“We’re just having the best time.”

That’s how retired school teacher Margaret Mills describes her association with Carolina Church in rural Itawamba County.

61-year-old Mills and a group of like-minded others started Carolina Church two years ago, meeting first in the former Carolina schoolhouse, which now serves as a community center. Just over a year ago, they bought and renovated a dilapidated former store in the small hamlet Mills calls home.

“This has been a store since any of us can remember,” she said. “It’s in the center of the community and it’s always been a gathering place. We want it to be a gathering place again.”

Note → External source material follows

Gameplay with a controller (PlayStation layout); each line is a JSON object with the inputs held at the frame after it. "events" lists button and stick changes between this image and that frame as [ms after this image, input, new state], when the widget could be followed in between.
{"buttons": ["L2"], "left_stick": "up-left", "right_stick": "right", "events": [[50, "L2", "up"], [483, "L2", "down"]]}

Mills said the newly refurbished two-story structure was a bit of a fixer-upper.

“The roof had termites and it was about to cave in,” she said. “We actually had a snake fall out of the rafters right on top of us. It was a challenge.”

Though small in size, Carolina Church is clearly not afraid of big challenges. Mills explained that the congregation, which is temporarily without a minister, has done just fine.

“We’re doing better than I thought we would without a minister,” she said. “We’ve enjoyed having guest speakers and people contact us asking if they can come speak. We’ll start looking pretty soon, but as long as we’re reaching people, it doesn’t matter.”

Mills said members of Carolina Church are reaching out to people of all ages and backgrounds with an ambitious slate of ministries.

“We have a food pantry, a clothes closet, a blessing box, and a monthly meeting for seniors called ‘The Gathering,’” she said. “We have a van ministry and on Wednesday nights we have a youth program where we serve a meal. Then on Thursday nights, we have a Bible study that meets in someone’s home. Oh, and we have a women’s ministry that meets once a month.”

Mills said when the church is ready to hire a minister, they’ll be looking for someone who’s ready to roll up their sleeves.

“We need to find someone willing to jump into everything,” she said. “We want to find someone who’s really active.”

Mills said with or without a minister, the 40-or-so active members of the church have all chipped in to shoulder the load from the very beginning.

“People have been so generous,” she said. “Not just our members, but people in the community. We’ve got so many talented members. I think that’s why we’ve been able to carry on without a minister. Everyone serves and gives. We love each other and we love Carolina.”

Mills said the burgeoning church is focused on its mission and has its eyes set on the future.

“We want to save souls,” she said. “We’re here to give. That’s what we’re about, but we’d like to have some help. Our goal is to reach 200.”

Angie Engles is the volunteer children’s minister at Carolina. The 45-year-old Peaceful Valley resident said service to others is “baked into the cake,” even for younger members.

“We’re teaching our children stewardship,” she said. “We teach them to take care of our elders and serve the community. They’re not just coming in and coloring a 10 Commandments coloring page and singing ‘Jesus Loves Me.’”

Engles said community response to the church’s outreach has been positive, and the congregation is already discussing plans for expansion.

“We basically outgrew our building when we moved in,” she said. “It has served our purposes, but we’re discussing either adding on or building a new structure.”

Engles said teamwork has been the key to the congregation’s growth and unity.

“We’re like gears in a motor,” she said. “On our own, we’re useless; but when you put it all together, it all works.”